Richardson Electronics Ltd. is a global provider of Engineered Solutions serving the RF Wireless & Power Conversion; Electron Device; Security; and Display Systems markets. The Company delivers engineered solutions for its customers' needs through product manufacturing systems integration prototype design and manufacture testing and logistics. Richardson Electronics Ltd. has a market cap of $62.7 million; its shares were traded at around $3.5 with a P/E ratio of 5.7 and P/S ratio of 0.1. The dividend yield of Richardson Electronics Ltd. stocks is 2.3%.

Highlight of Business Operations:

Consolidated gross profit decreased during both the third quarter and first nine months of fiscal 2009 as compared to the third quarter and first nine months of fiscal 2008. Consolidated gross margin as a percentage of net sales declined to 21.5% and 23.5% during the third quarter and first nine months of fiscal 2009, respectively, as compared to 22.5% and 23.6% during the third quarter and first nine months of fiscal 2008, respectively, due primarily to sales within our higher-margin businesses, specifically EDG and Canvys, declining at a faster rate than sales for RFPD. We incurred inventory write-downs of $2.0 million and $2.8 million during the third quarter of fiscal 2009 and 2008, respectively. EDG and Canvys incurred inventory write-downs of $0.2 million and $1.8 million, respectively, during the third quarter of fiscal 2009, due primarily to exiting certain markets and product lines, low-margin customers, and the analog to digital broadcast conversion. RFPD and Canvys incurred inventory write-downs of $0.9 million and $1.9 million, respectively, during the third quarter of fiscal 2008, due primarily to the exiting of certain geographic markets and low-margin customers.

++++++++

YOUR TASK — Transcribe the Richardson Electronics text, starting with "Richardson Electronics Ltd. is" and going on through "stocks is 2.3%.".

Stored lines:
++++++++

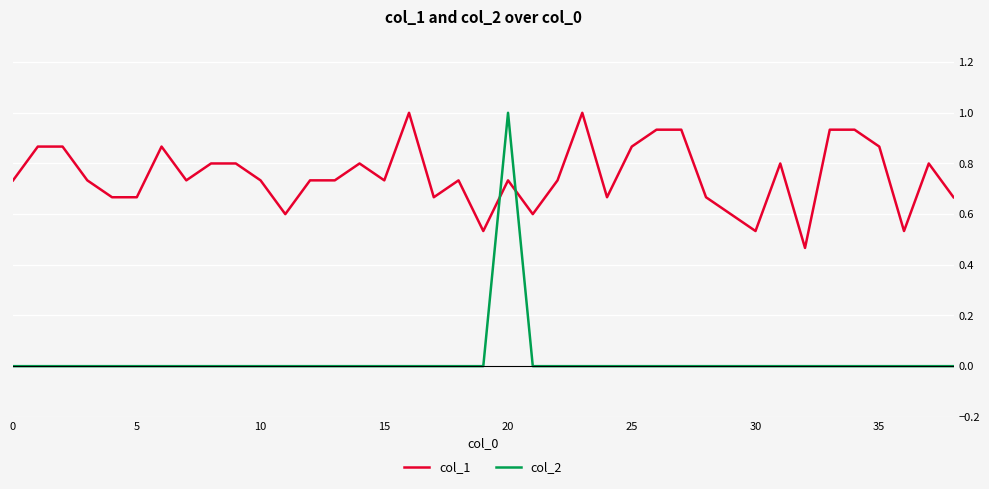

List the series in order of their overall mean, highest first.

col_1, col_2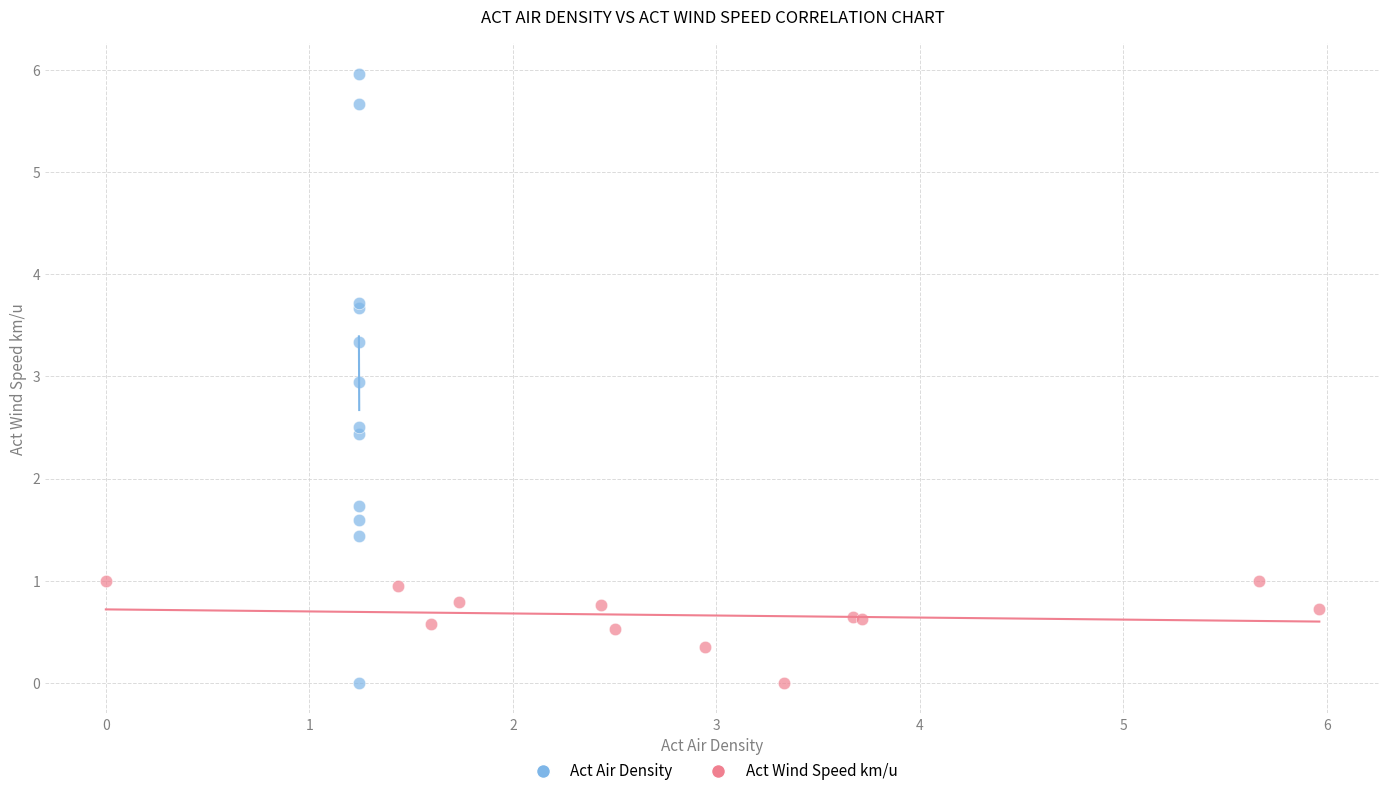

Which series contains the highest Y value?

Act Air Density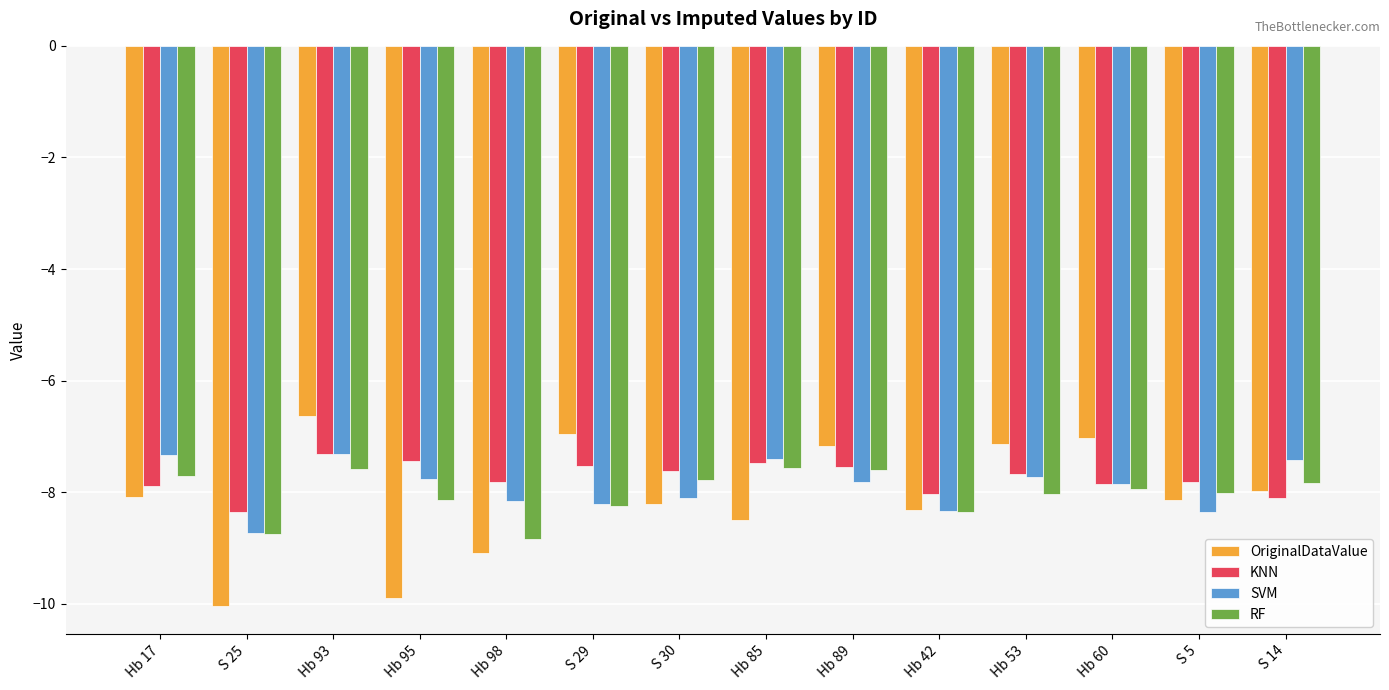

What is the highest value of the SVM series?

-7.3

++++++++

EXERCISE RESULT —
Richardson Electronics Ltd. is a global provider of Engineered Solutions serving the RF Wireless & Power Conversion; Electron Device; Security; and Display Systems markets. The Company delivers engineered solutions for its customers' needs through product manufacturing systems integration prototype design and manufacture testing and logistics. Richardson Electronics Ltd. has a market cap of $62.7 million; its shares were traded at around $3.5 with a P/E ratio of 5.7 and P/S ratio of 0.1. The dividend yield of Richardson Electronics Ltd. stocks is 2.3%.